Recorded data
================================
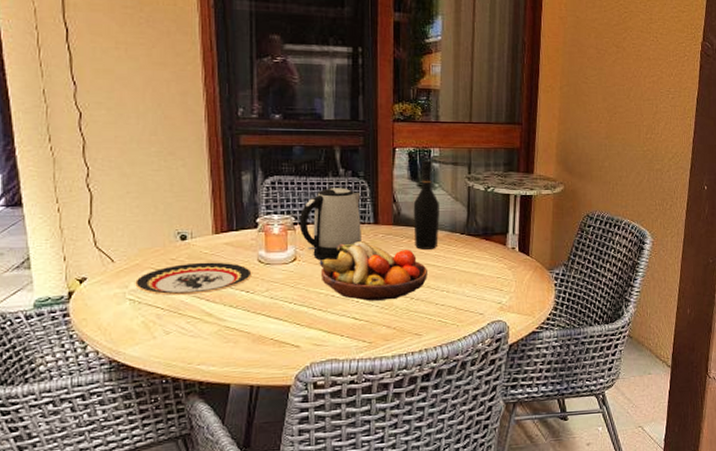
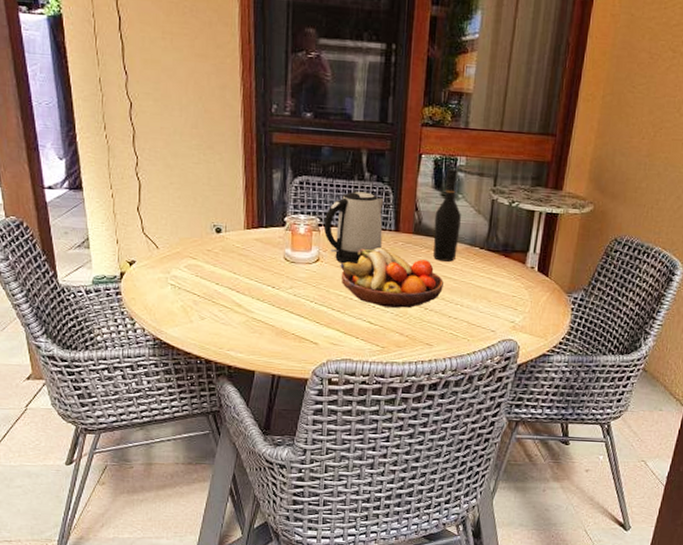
plate: present [134,262,252,296] -> none [175,255,278,286]

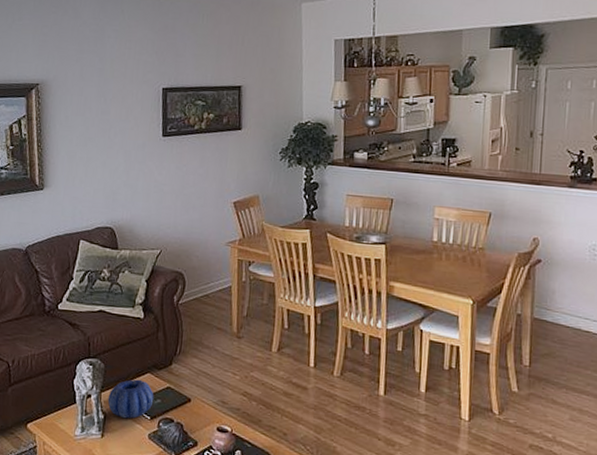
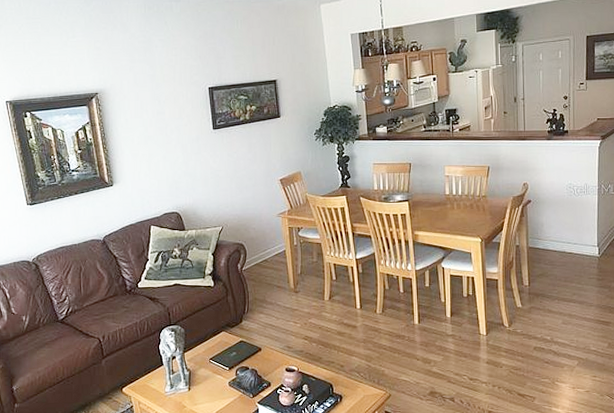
decorative bowl: present [107,379,154,419] -> none [190,338,230,372]

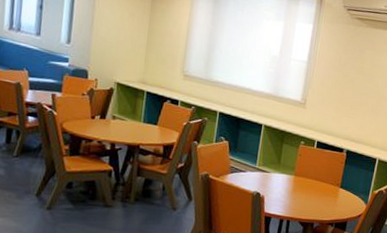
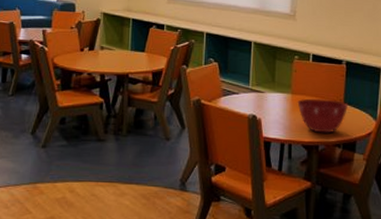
mixing bowl: none [299,180,345,213] -> present [297,98,349,133]

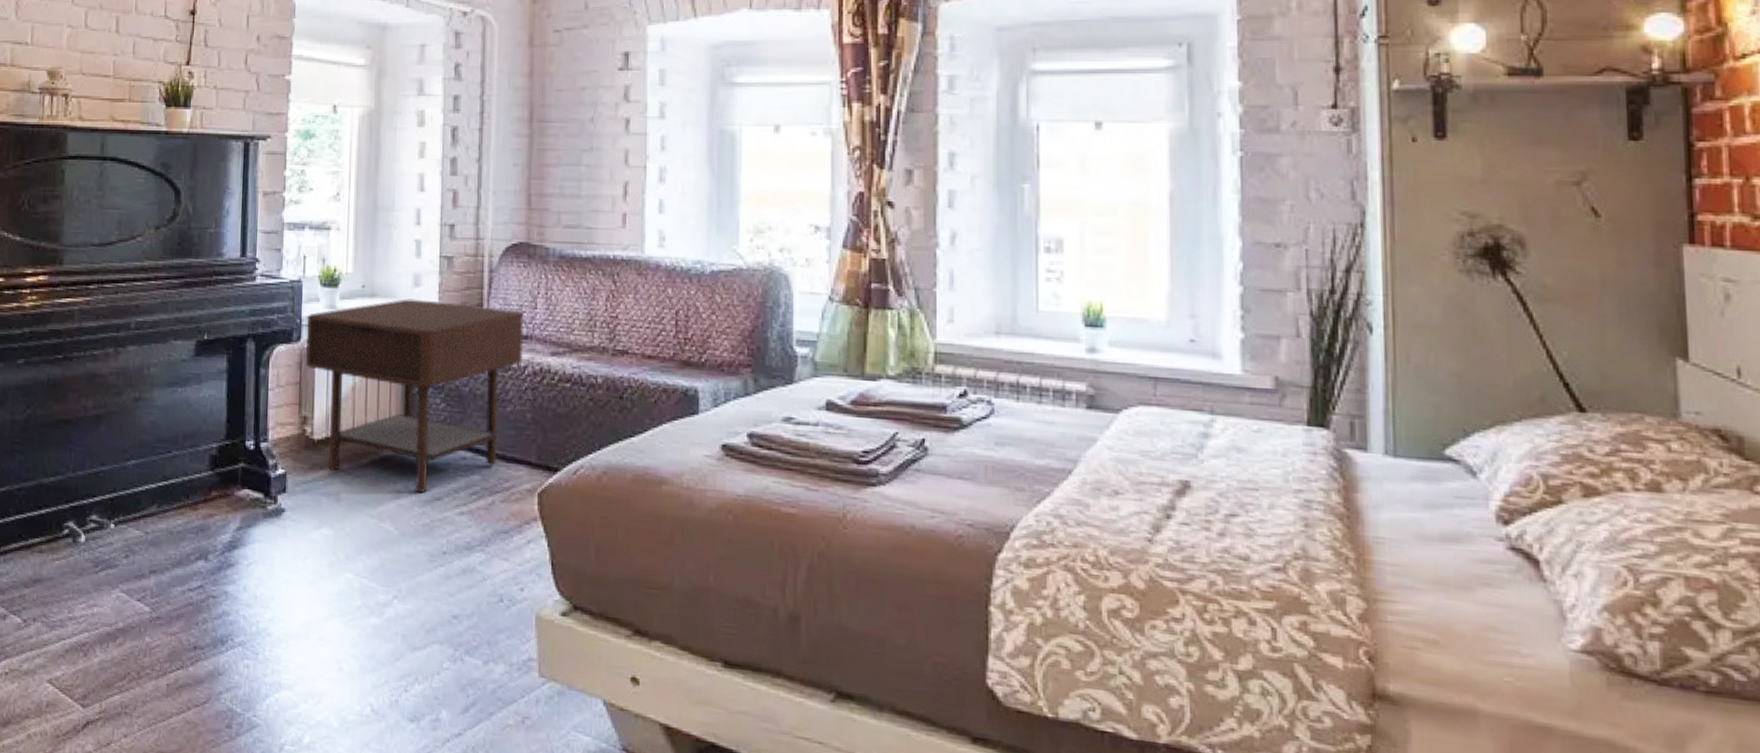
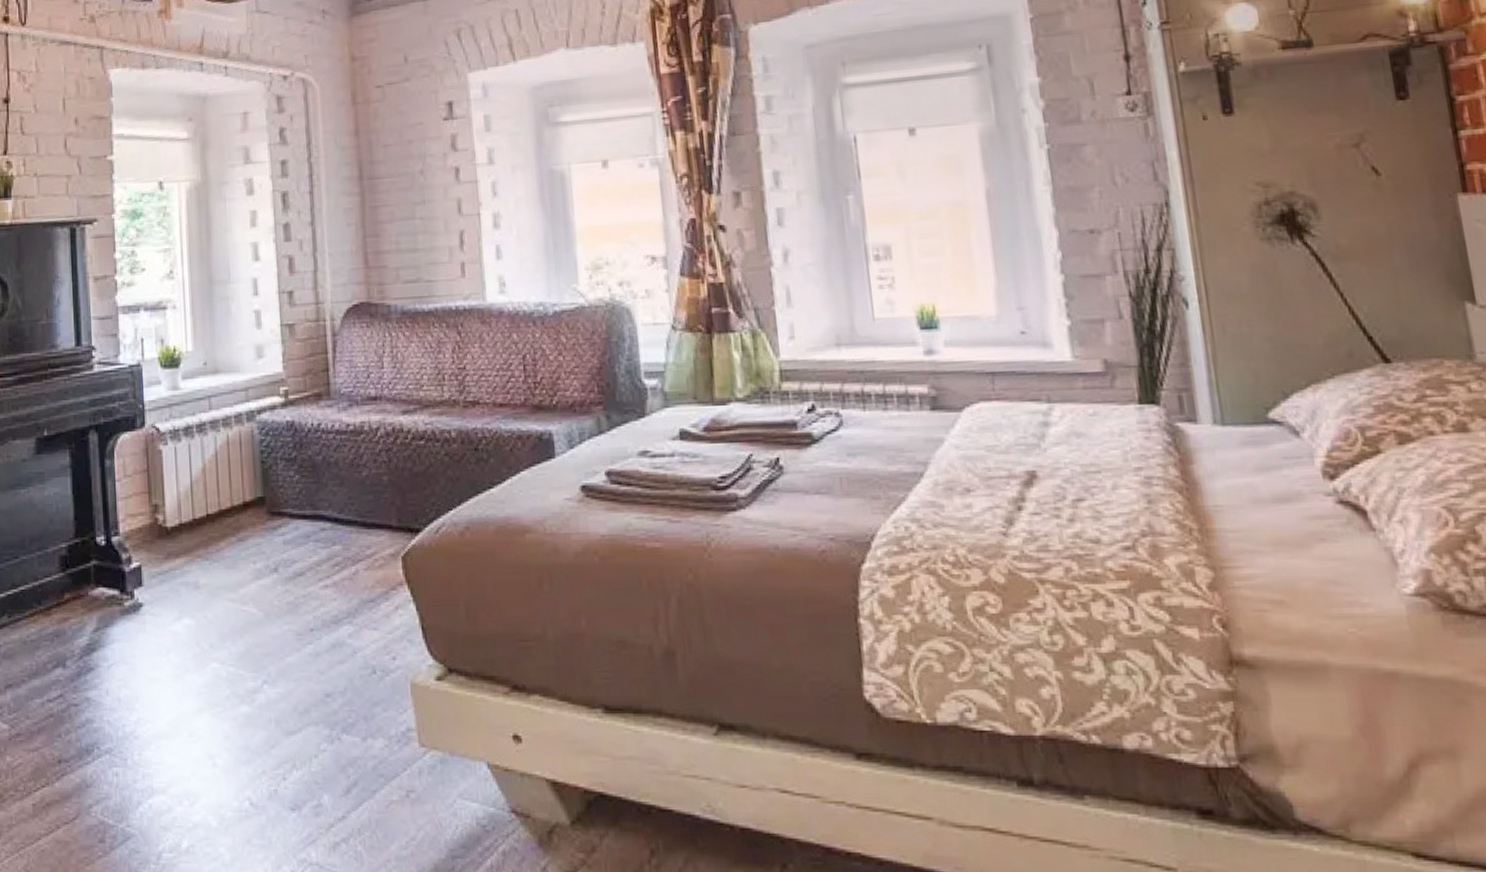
side table: present [306,298,524,494] -> none [150,370,374,571]

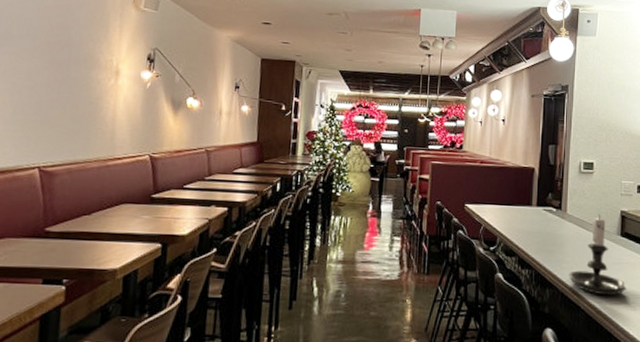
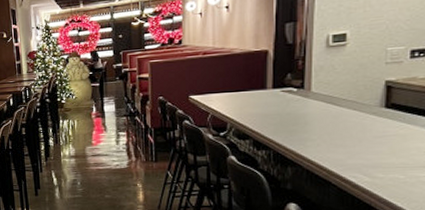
candle holder: present [569,214,627,296] -> none [315,87,394,170]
================================
Your goal: Take the data above and repeat it exactly, leaving each picture out.

Problem solution:
plate: present [134,262,252,296] -> none [175,255,278,286]

decorative bowl: present [107,379,154,419] -> none [190,338,230,372]

mixing bowl: none [299,180,345,213] -> present [297,98,349,133]

side table: present [306,298,524,494] -> none [150,370,374,571]

candle holder: present [569,214,627,296] -> none [315,87,394,170]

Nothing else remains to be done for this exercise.